[[ Stored data, beginning ]]

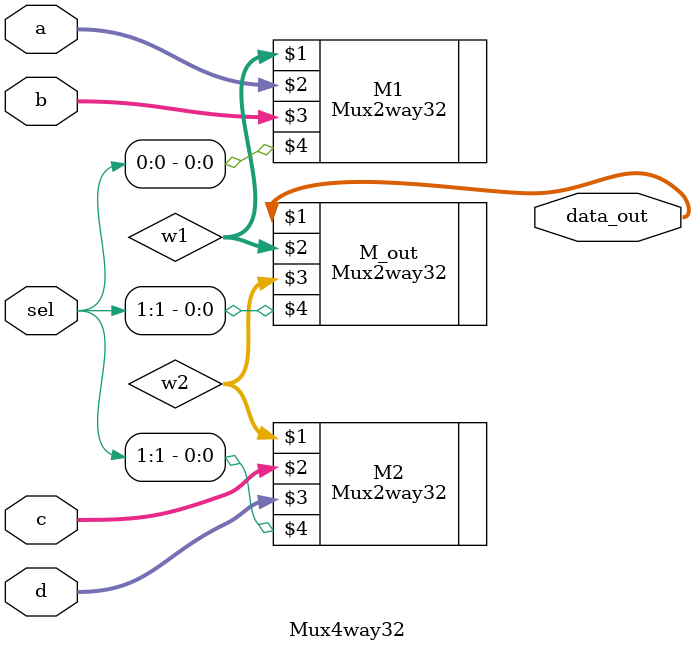
<source format=v>
/**
  * Mux 4x1 routes 32 bit
  *
  * Output Ports: 
  * 	-data_out: 32 bit 
  *
  * Input ports: 
  * 	-a: 32 bit to be routed according to sel
  *		-b: 32 bit to be routed according to sel
  *		-c: 32 bit to be routed according to sel
  *		-d: 32 bit to be routed according to sel
  *		-sel: 2 bit signal to chose between a or b (00 selects a, 01 selects b, 10 selects c, 11 selects d)
  *
  * Built using three 2X1 Mux
  *
  */

module Mux4way32(data_out, a, b, c, d, sel);

	output[31:0] data_out; 
	input wire[31:0] a, b, c, d;
	input wire[1:0] sel;
	wire[31:0]  w1, w2; // w1 = M1.data_out w2 = M2.data_out

	Mux2way32 M1(w1[31:0], a[31:0], b[31:0], sel[0]);
	Mux2way32 M2(w2[31:0], c[31:0], d[31:0], sel[1]);
	Mux2way32 M_out(data_out[31:0], w1[31:0], w2[31:0], sel[1]);

endmodule
</source>
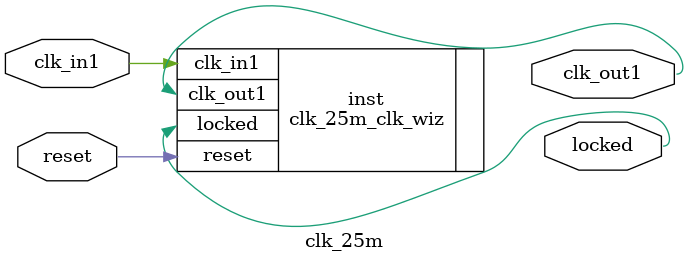
<source format=v>


`timescale 1ps/1ps

(* CORE_GENERATION_INFO = "clk_25m,clk_wiz_v6_0_2_0_0,{component_name=clk_25m,use_phase_alignment=true,use_min_o_jitter=false,use_max_i_jitter=false,use_dyn_phase_shift=false,use_inclk_switchover=false,use_dyn_reconfig=false,enable_axi=0,feedback_source=FDBK_AUTO,PRIMITIVE=PLL,num_out_clk=1,clkin1_period=20.000,clkin2_period=10.0,use_power_down=false,use_reset=true,use_locked=true,use_inclk_stopped=false,feedback_type=SINGLE,CLOCK_MGR_TYPE=NA,manual_override=false}" *)

module clk_25m 
 (
  // Clock out ports
  output        clk_out1,
  // Status and control signals
  input         reset,
  output        locked,
 // Clock in ports
  input         clk_in1
 );

  clk_25m_clk_wiz inst
  (
  // Clock out ports  
  .clk_out1(clk_out1),
  // Status and control signals               
  .reset(reset), 
  .locked(locked),
 // Clock in ports
  .clk_in1(clk_in1)
  );

endmodule

</source>
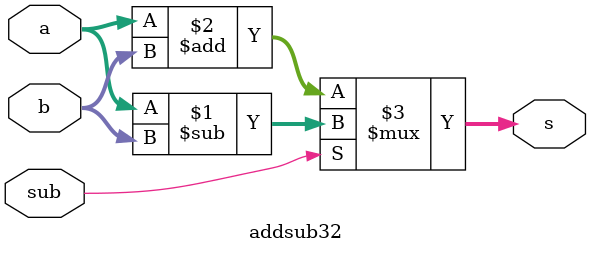
<source format=v>
module addsub32(a, b, sub, s);
    input [31:0] a, b;
    input sub;
    output [31:0] s;

    assign s = sub ? a - b : a + b;
endmodule

</source>
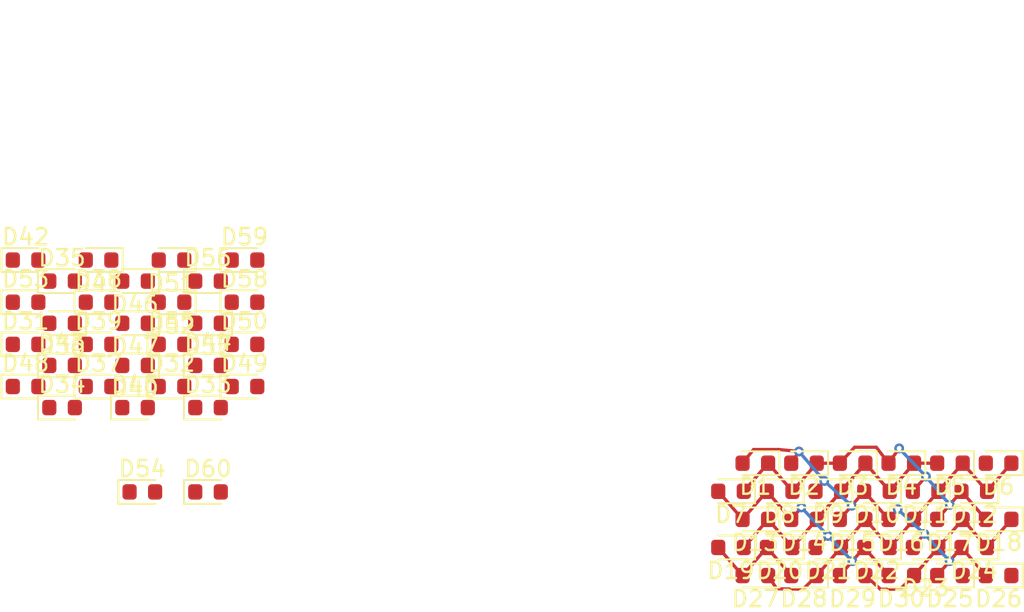
<source format=kicad_pcb>
(kicad_pcb
	(version 20241229)
	(generator "pcbnew")
	(generator_version "9.0")
	(general
		(thickness 1.6)
		(legacy_teardrops no)
	)
	(paper "A4")
	(layers
		(0 "F.Cu" signal)
		(2 "B.Cu" signal)
		(9 "F.Adhes" user "F.Adhesive")
		(11 "B.Adhes" user "B.Adhesive")
		(13 "F.Paste" user)
		(15 "B.Paste" user)
		(5 "F.SilkS" user "F.Silkscreen")
		(7 "B.SilkS" user "B.Silkscreen")
		(1 "F.Mask" user)
		(3 "B.Mask" user)
		(17 "Dwgs.User" user "User.Drawings")
		(19 "Cmts.User" user "User.Comments")
		(21 "Eco1.User" user "User.Eco1")
		(23 "Eco2.User" user "User.Eco2")
		(25 "Edge.Cuts" user)
		(27 "Margin" user)
		(31 "F.CrtYd" user "F.Courtyard")
		(29 "B.CrtYd" user "B.Courtyard")
		(35 "F.Fab" user)
		(33 "B.Fab" user)
		(39 "User.1" user)
		(41 "User.2" user)
		(43 "User.3" user)
		(45 "User.4" user)
	)
	(setup
		(pad_to_mask_clearance 0)
		(allow_soldermask_bridges_in_footprints no)
		(tenting front back)
		(pcbplotparams
			(layerselection 0x00000000_00000000_55555555_5755f5ff)
			(plot_on_all_layers_selection 0x00000000_00000000_00000000_00000000)
			(disableapertmacros no)
			(usegerberextensions no)
			(usegerberattributes yes)
			(usegerberadvancedattributes yes)
			(creategerberjobfile yes)
			(dashed_line_dash_ratio 12.000000)
			(dashed_line_gap_ratio 3.000000)
			(svgprecision 4)
			(plotframeref no)
			(mode 1)
			(useauxorigin no)
			(hpglpennumber 1)
			(hpglpenspeed 20)
			(hpglpendiameter 15.000000)
			(pdf_front_fp_property_popups yes)
			(pdf_back_fp_property_popups yes)
			(pdf_metadata yes)
			(pdf_single_document no)
			(dxfpolygonmode yes)
			(dxfimperialunits yes)
			(dxfusepcbnewfont yes)
			(psnegative no)
			(psa4output no)
			(plot_black_and_white yes)
			(sketchpadsonfab no)
			(plotpadnumbers no)
			(hidednponfab no)
			(sketchdnponfab yes)
			(crossoutdnponfab yes)
			(subtractmaskfromsilk no)
			(outputformat 1)
			(mirror no)
			(drillshape 1)
			(scaleselection 1)
			(outputdirectory "")
		)
	)
	(net 0 "")
	(net 1 "C4")
	(net 2 "C1")
	(net 3 "C0")
	(net 4 "C5")
	(net 5 "C2")
	(net 6 "C3")
	(net 7 "D1")
	(net 8 "D2")
	(net 9 "D3")
	(net 10 "D4")
	(net 11 "D0")
	(net 12 "D5")
	(footprint "LED_SMD:LED_0603_1608Metric" (layer "F.Cu") (at 78.75 64.98565))
	(footprint "LED_SMD:LED_0603_1608Metric" (layer "F.Cu") (at 124.5 77.94225 180))
	(footprint "LED_SMD:LED_0603_1608Metric" (layer "F.Cu") (at 130.5 71.01405 180))
	(footprint "LED_SMD:LED_0603_1608Metric" (layer "F.Cu") (at 120 76.2102 180))
	(footprint "LED_SMD:LED_0603_1608Metric" (layer "F.Cu") (at 136.5 77.94225 180))
	(footprint "LED_SMD:LED_0603_1608Metric" (layer "F.Cu") (at 123 72.7461 180))
	(footprint "LED_SMD:LED_0603_1608Metric" (layer "F.Cu") (at 81 66.285363))
	(footprint "LED_SMD:LED_0603_1608Metric" (layer "F.Cu") (at 83.25 64.98565 180))
	(footprint "LED_SMD:LED_0603_1608Metric" (layer "F.Cu") (at 132 76.2102 180))
	(footprint "LED_SMD:LED_0603_1608Metric" (layer "F.Cu") (at 123 76.2102 180))
	(footprint "LED_SMD:LED_0603_1608Metric" (layer "F.Cu") (at 78.75 67.585076))
	(footprint "LED_SMD:LED_0603_1608Metric" (layer "F.Cu") (at 83.25 67.585076))
	(footprint "LED_SMD:LED_0603_1608Metric" (layer "F.Cu") (at 83.7 72.783928))
	(footprint "LED_SMD:LED_0603_1608Metric" (layer "F.Cu") (at 87.75 72.783928))
	(footprint "LED_SMD:LED_0603_1608Metric" (layer "F.Cu") (at 121.5 74.47815 180))
	(footprint "LED_SMD:LED_0603_1608Metric" (layer "F.Cu") (at 127.5 74.47815 180))
	(footprint "LED_SMD:LED_0603_1608Metric" (layer "F.Cu") (at 87.75 64.98565))
	(footprint "LED_SMD:LED_0603_1608Metric" (layer "F.Cu") (at 90 66.285363))
	(footprint "LED_SMD:LED_0603_1608Metric" (layer "F.Cu") (at 132 72.7461 180))
	(footprint "LED_SMD:LED_0603_1608Metric" (layer "F.Cu") (at 124.5 71.01405 180))
	(footprint "LED_SMD:LED_0603_1608Metric" (layer "F.Cu") (at 129 72.7461 180))
	(footprint "LED_SMD:LED_0603_1608Metric" (layer "F.Cu") (at 85.5 58.487085 180))
	(footprint "LED_SMD:LED_0603_1608Metric" (layer "F.Cu") (at 120 72.7461 180))
	(footprint "LED_SMD:LED_0603_1608Metric" (layer "F.Cu") (at 136.5 71.01405 180))
	(footprint "LED_SMD:LED_0603_1608Metric" (layer "F.Cu") (at 133.5 74.47815 180))
	(footprint "LED_SMD:LED_0603_1608Metric" (layer "F.Cu") (at 83.25 62.386224 180))
	(footprint "LED_SMD:LED_0603_1608Metric" (layer "F.Cu") (at 87.75 67.585076))
	(footprint "LED_SMD:LED_0603_1608Metric" (layer "F.Cu") (at 133.5 77.94225 180))
	(footprint "LED_SMD:LED_0603_1608Metric" (layer "F.Cu") (at 127.5 77.94225 180))
	(footprint "LED_SMD:LED_0603_1608Metric" (layer "F.Cu") (at 127.5 71.01405 180))
	(footprint "LED_SMD:LED_0603_1608Metric" (layer "F.Cu") (at 124.5 74.47815 180))
	(footprint "LED_SMD:LED_0603_1608Metric" (layer "F.Cu") (at 85.5 63.685937))
	(footprint "LED_SMD:LED_0603_1608Metric" (layer "F.Cu") (at 85.5 61.086511 180))
	(footprint "LED_SMD:LED_0603_1608Metric" (layer "F.Cu") (at 78.75 59.786798))
	(footprint "LED_SMD:LED_0603_1608Metric" (layer "F.Cu") (at 76.5 61.086511))
	(footprint "LED_SMD:LED_0603_1608Metric" (layer "F.Cu") (at 121.5 77.94225 180))
	(footprint "LED_SMD:LED_0603_1608Metric" (layer "F.Cu") (at 135 72.7461 180))
	(footprint "LED_SMD:LED_0603_1608Metric" (layer "F.Cu") (at 90 58.487085))
	(footprint "LED_SMD:LED_0603_1608Metric" (layer "F.Cu") (at 85.5 66.285363))
	(footprint "LED_SMD:LED_0603_1608Metric" (layer "F.Cu") (at 130.5 74.47815 180))
	(footprint "LED_SMD:LED_0603_1608Metric" (layer "F.Cu") (at 135 76.2102 180))
	(footprint "LED_SMD:LED_0603_1608Metric" (layer "F.Cu") (at 126 72.7461 180))
	(footprint "LED_SMD:LED_0603_1608Metric"
		(layer "F.Cu")
		(uuid "c54b153b-efdf-4a3d-81d5-9e22429e0481")
		(at 83.25 59.786798 180)
		(descr "LED SMD 0603 (1608 Metric), square (rectangular) end terminal, IPC-7351 nominal, (Body size source: http://www.tortai-tech.com/upload/download/2011102023233369053.pdf), generated with kicad-footprint-generator")
		(tags "LED")
		(property "Reference" "D46"
			(at 0 -1.43 0)
			(layer "F.SilkS")
			(uuid "e648fe9a-d6a7-4641-802e-9c70b960722e")
			(effects
				(font
					(size 1 1)
					(thickness 0.15)
				)
			)
		)
		(property "Value" "LED"
			(at 0 1.43 0)
			(layer "F.Fab")
			(uuid "3afb3b92-0a36-4ec6-9e4e-5c33bb3b07f1")
			(effects
				(font
					(size 1 1)
					(thickness 0.15)
				)
			)
		)
		(property "Datasheet" ""
			(at 0 0 0)
			(layer "F.Fab")
			(hide yes)
			(uuid "341eccc6-8680-49f9-90be-736bdb7056af")
			(effects
				(font
					(size 1.27 1.27)
					(thickness 0.15)
				)
			)
		)
		(property "Description" "Light emitting diode"
			(at 0 0 0)
			(layer "F.Fab")
			(hide yes)
			(uuid "56df1639-611a-405c-b40d-31919764bb00")
			(effects
				(font
					(size 1.27 1.27)
					(thickness 0.15)
				)
			)
		)
		(property "Sim.Pins" "1=K 2=A"
			(at 0 0 180)
			(unlocked yes)
			(layer "F.Fab")
			(hide yes)
			(uuid "3f4cd472-9819-4e7e-bddf-a5acb9e66def")
			(effects
				(font
					(size 1 1)
					(thickness 0.15)
				)
			)
		)
		(property ki_fp_filters "LED* LED_SMD:* LED_THT:*")
		(path "/26df97b3-bebb-45c6-b4b3-4098fc96933c")
		(sheetname "/")
		(sheetfile "hexagonal_test.kicad_sch")
		
... [94975 chars truncated]
</source>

[[ Stored data, end ]]

> _Exercise description_
Looking at the listing above, tally the lines containing "SilkS" and give only that tally.

> _Worked solution_
3